CSファイナル進出決めたカープ新井監督と横浜DeNA三浦監督の采配はそんなにも違っていたのか…機を見た決断と後手に回った読み違い

 セ・リーグのCSファーストステージ第2戦が15日、マツダスタジアムで行われ、広島が横浜DeNAに4-2で競り勝ち、連勝で5年ぶり5度目のファイナルステージ進出を決めた。新井貴浩監督(46)の采配がズバズバと決まり、3番の西川龍馬(28)に2度バントを命じるなどの執念采配を見せた。一方の横浜DeNAの三浦大輔監督(49)は上茶谷大河(27)の回跨ぎ継投が裏目に出るなど采配が空回りし、第3戦に先発予定だったトレバー・バウアー(32)が投げないまま終戦を迎えた。日本シリーズ進出をかけた阪神と広島の戦いは18日から甲子園でスタートする。

 サプライズ演出の新井劇場

 

 サプライズで始まりサプライズで終わった“新井劇場”だった。
 まずは始球式。5分前に新井監督が2日連続観戦に訪れていたカブスの鈴木誠也に始球式を依頼、自らのシューズとジャージを貸して、元監督の山本浩二氏が投げる打席に立たせた。
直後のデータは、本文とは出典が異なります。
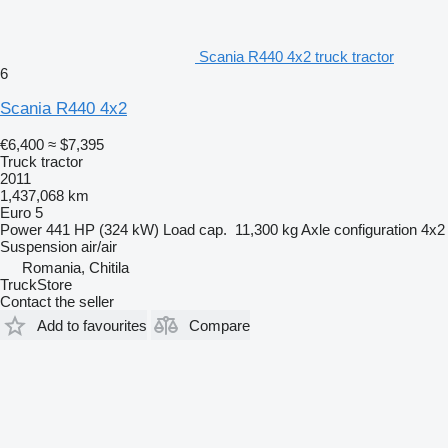
Scania R440 4x2 truck tractor
6
Scania R440 4x2
€6,400
≈ $7,395
Truck tractor
2011
1,437,068 km
Euro 5
Power
441 HP (324 kW)
Load cap.
11,300 kg
Axle configuration
4x2
Suspension
air/air
Romania, Chitila
TruckStore
Contact the seller
Add to favourites
Compare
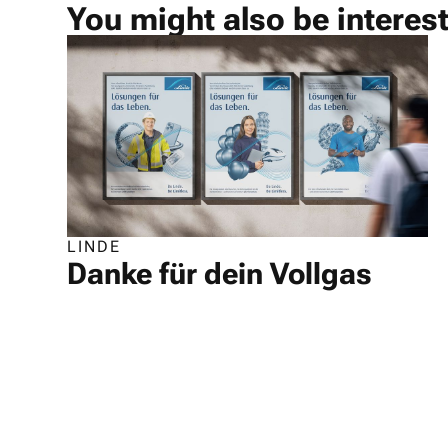
You might also be interes
LINDE
Danke für dein Vollgas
そしてCS突破を決めた後の場内挨拶では、新井監督が「まず私の挨拶の前に選手を代表して今日もナイスピッチングでした最優秀中継ぎ投手島内より皆様にひとことお礼を申し上げます」と、まったく予定のなかった無茶ぶり。苦笑いでマイクの前に立った島内は「しっかり甲子園でも勝ってマツダスタジアムに帰ってきます」と、うまくまとめて、場内は大歓声に包まれた。
 新井監督はCSの戦いそのものをまるで演出家のように楽しみ差配していた。
 CS前日の公式会見で「WBC決勝で先発した世界一の投手。なかなか点を取るのは難しい」と“褒め殺し”にしていた今永の立ち上がりに菊池が9球、野間が8球粘り、西川が8球目の149キロの高めに浮いたストレートをライトスタンドに運んで先制した。初回に28球を投げさせて今永にボディーブローをお見舞いした。
 “神采配”が繰り出されたのは6回からだ。
 先発の森下が先頭の林にライトフェンス直撃の二塁打を打たれ、続く楠本に送られて一死三塁とされると、大田を迎えたところで大道にスイッチした。大道は大田を147キロのストレートで押し込みセカンドフライ。続く牧には、全球ストレート勝負で、最後は外角高めのボール球に手を出させてライトフライに打ち取った。
 森下が初回から飛ばしていたため「一死三塁になれば大道」と早めの継投を決めていたという。
 そして、その裏、大道の代打に送った末包が、今永のチェンジアップをレフトスタンドへ。新井監督がCSのキーマンにあげていた一人。「なかなか運だけでは打てない」と、その一発を絶賛した。
 一方の横浜DeNAも簡単にはギブアップしなかった。
 7回にマウンドに上がった中崎から宮崎、大和が連打。山本にバントで送らせ、二、三塁にすると、関根が代わったターリーからショートの左を破るタイムリー。捕れた打球だったが、矢野が差し出した逆シングルのグラブの下をすり抜けた、さらに一死一、三塁と続くチャンスに代打のソトがセンターへフライを打ち上げた。浅いフライだったが、ソトの打席途中で、三塁走者を大和から知野に代えていた横浜DeNAはタッチアップにGOサイン。打球に太陽が重なる時間帯でもあり、秋山がしっかりとした助走をつけて送球できずバックホームは大きくそれて、知野がホームイン、同点に追いついた。だが、引き分けでも終戦。しかも先攻。一気に勝ち越さねばならなかったが、シリーズ男的な存在になりつつあった林は変化球に体が開き、空振りの三振に倒れた。
 新井監督と三浦監督の采配力が明暗を分けることになったのは8回の攻防だった。